Saper leggere il futuro

Ci resta un dubbio. Sì, perché vediamo con i nostri occhi, sulla nostra pelle, gli effetti del cambiamento climatico, ma non possiamo prevedere quali saranno le condizioni domani, qui in Svizzera come nel resto dell’Europa. Nicole Ponta fa chiarezza: «Lavoriamo su due fronti. In primo luogo, andiamo a raccogliere semi di faggio e abete bianco da tutto l’areale di distribuzione, cercando di catturare la diversità genetica della specie e il suo potenziale di adattamento.

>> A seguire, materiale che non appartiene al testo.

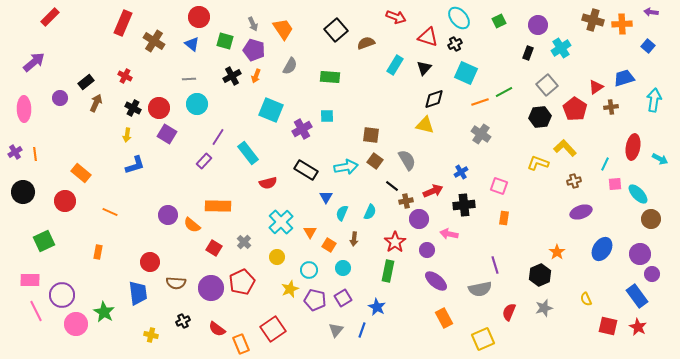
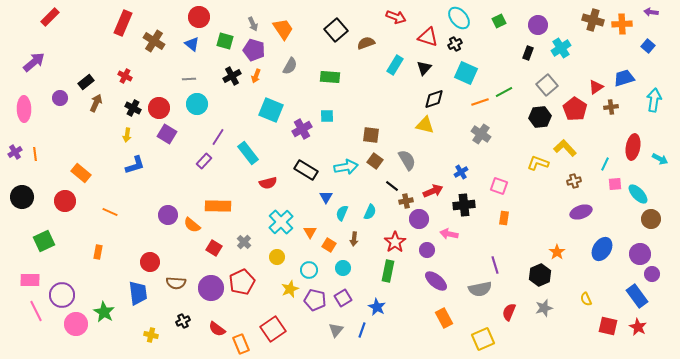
black circle at (23, 192): moved 1 px left, 5 px down
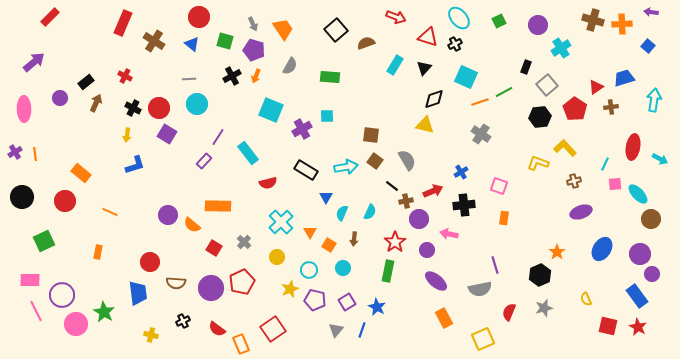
black rectangle at (528, 53): moved 2 px left, 14 px down
cyan square at (466, 73): moved 4 px down
purple square at (343, 298): moved 4 px right, 4 px down
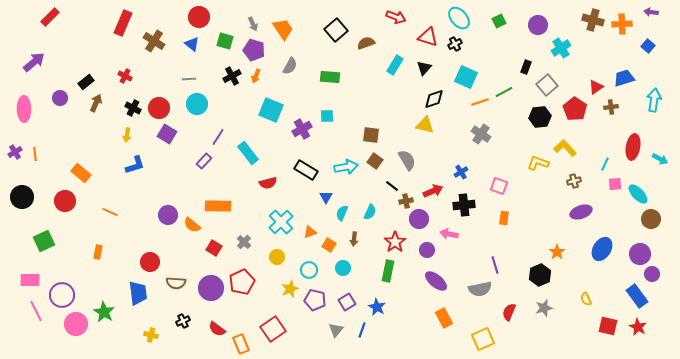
orange triangle at (310, 232): rotated 40 degrees clockwise
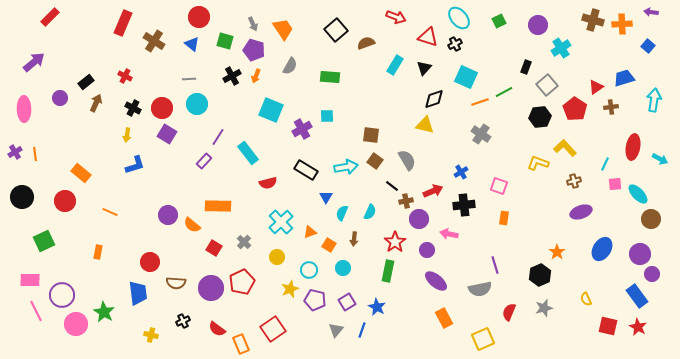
red circle at (159, 108): moved 3 px right
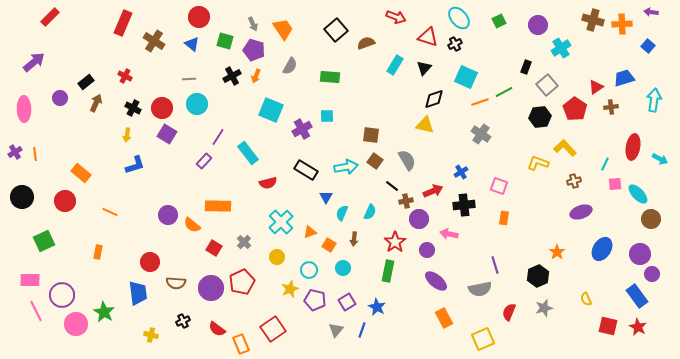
black hexagon at (540, 275): moved 2 px left, 1 px down
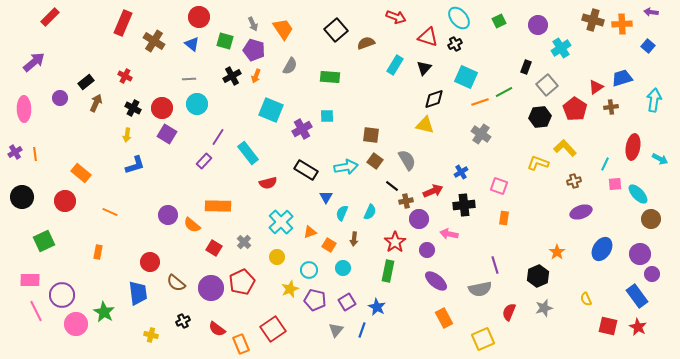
blue trapezoid at (624, 78): moved 2 px left
brown semicircle at (176, 283): rotated 36 degrees clockwise
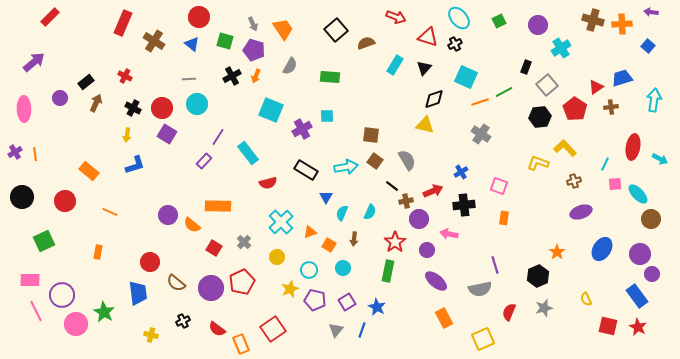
orange rectangle at (81, 173): moved 8 px right, 2 px up
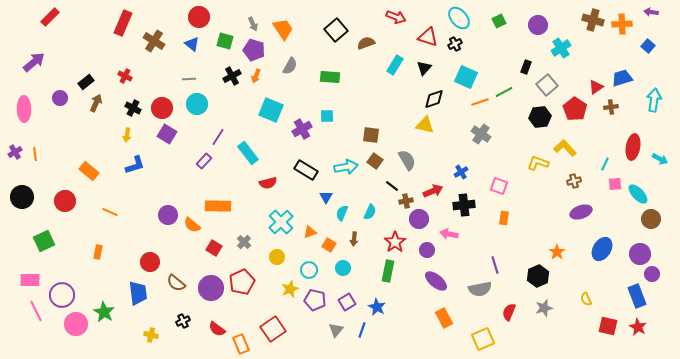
blue rectangle at (637, 296): rotated 15 degrees clockwise
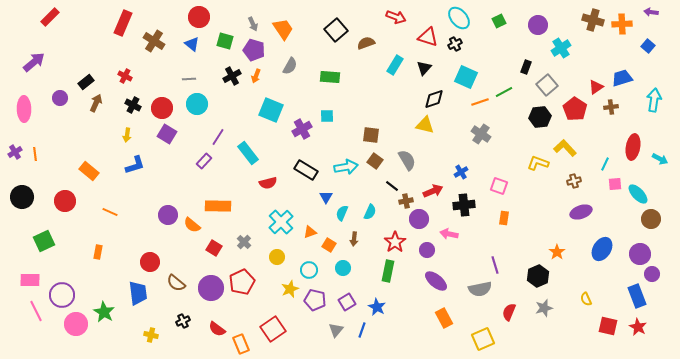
black cross at (133, 108): moved 3 px up
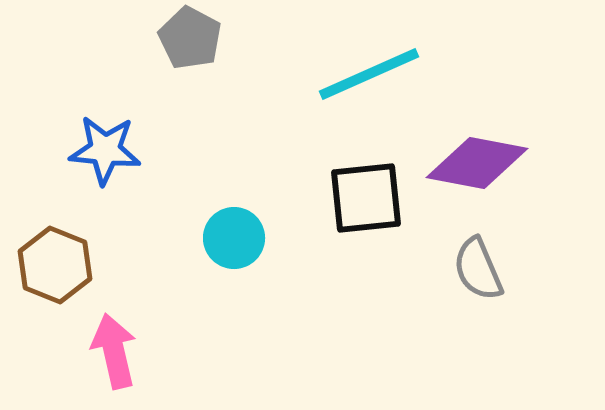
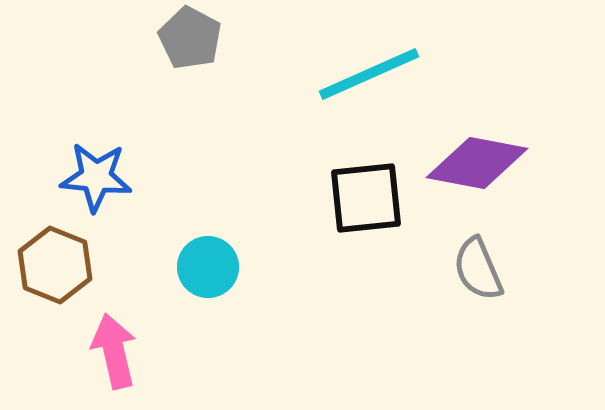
blue star: moved 9 px left, 27 px down
cyan circle: moved 26 px left, 29 px down
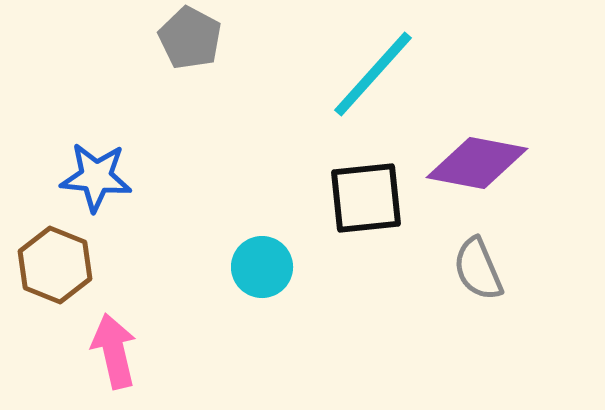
cyan line: moved 4 px right; rotated 24 degrees counterclockwise
cyan circle: moved 54 px right
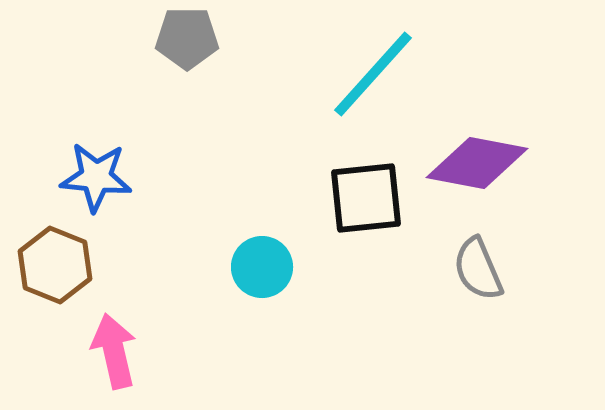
gray pentagon: moved 3 px left; rotated 28 degrees counterclockwise
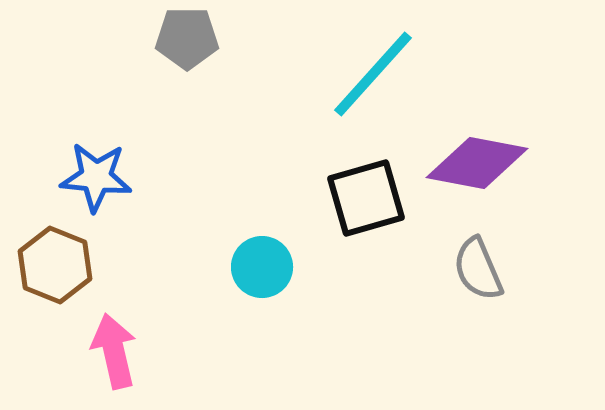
black square: rotated 10 degrees counterclockwise
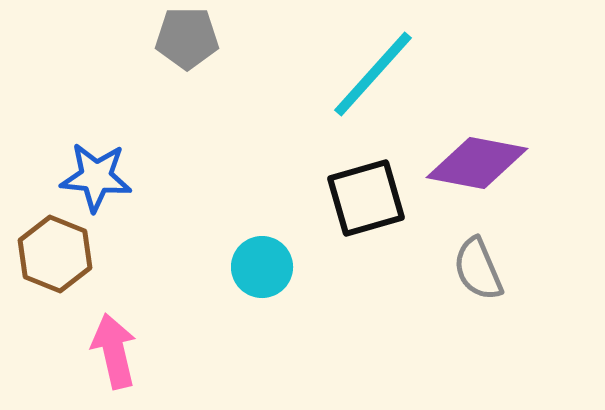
brown hexagon: moved 11 px up
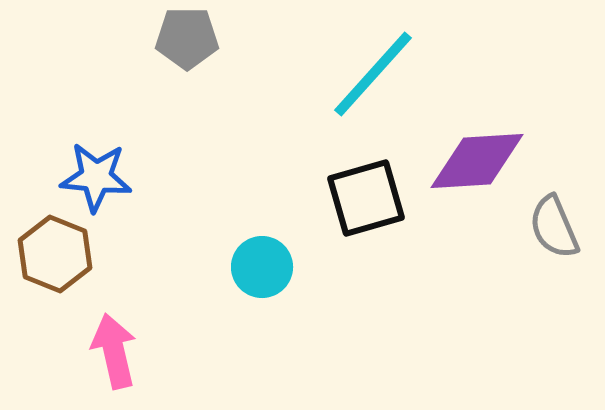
purple diamond: moved 2 px up; rotated 14 degrees counterclockwise
gray semicircle: moved 76 px right, 42 px up
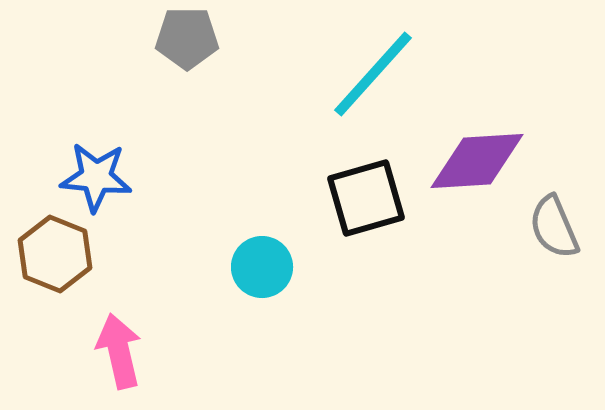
pink arrow: moved 5 px right
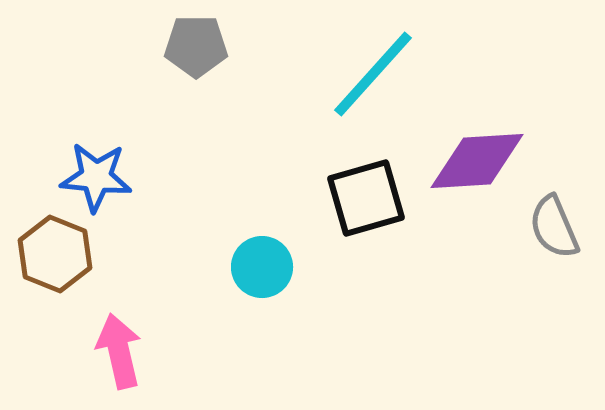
gray pentagon: moved 9 px right, 8 px down
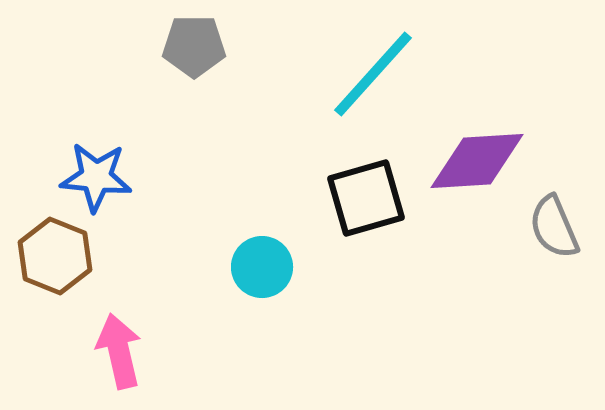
gray pentagon: moved 2 px left
brown hexagon: moved 2 px down
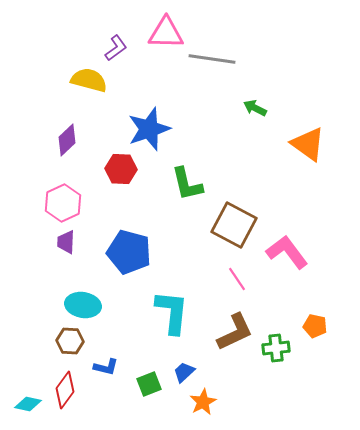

Successivamente, distribuiamo i semi in centinaia di ambienti diversi in tutto il continente. Vogliamo monitorare come queste provenienze performino in una varietà di ambienti naturali». Questo è uno degli aspetti innovativi del progetto: tradizionalmente i test sulle provenienze vengono effettuati in uno o pochi siti sperimentali e i risultati sono rilevanti per un limitato numero di ambienti. MyGardenOfTrees cerca di superare questo limite attraverso la creazione di una rete di centinaia di test di provenienza su tutto il territorio europeo. Lo scopo è generalizzare i risultati ottenuti a grandi scale spaziali. «In secondo luogo - riprende Ponta - combineremo le osservazioni eseguite sul campo dai partecipanti del progetto con dati genomici per creare uno strumento di previsione rivolto ai gestori forestali per scegliere quali sono i semi ottimali da piantare nei propri boschi. Questo è anche un modo per ripagare il preziosissimo aiuto che riceviamo dai partecipanti volontari. La certezza non può essere assoluta, ma è proprio per questo che è importante testare il più possibile oggi». L’esperimento ha una durata prevista di cinque anni.

Le sfide

Il rischio di estinzione di alcune specie è chiaro. Nicole Ponta lo dice senza giri di parole. «Il rischio c’è. I partecipanti già ci riportano dei danni che i loro boschi stanno accusando a causa del cambiamento climatico. Gli alberi mostrano chiari segni di stress, non producono più semi o li producono, sì, ma per poi liberarsene per sopravvivere, risparmiando cioè energia di fronte a tanta siccità. È questa, in fondo, la motivazione che spinge molti forestali europei a partecipare al progetto e quindi ad agire. Perché la rinnovazione naturale è a rischio. A volte vediamo alberi adulti in salute, ma a rischio è comunque il futuro, la riproduzione: generazioni successive che potrebbero non vedere la luce o non sopravvivere a causa delle nuove condizioni climatiche. Gli alberi, soprattutto nei primi anni di vita, sono esposti a molteplici sfide ed è proprio per questo che il nostro progetto stabilisce gli esperimenti a partire dai semi. Si tratta di aiutare i nostri boschi a non diventare semplici musei di alberi».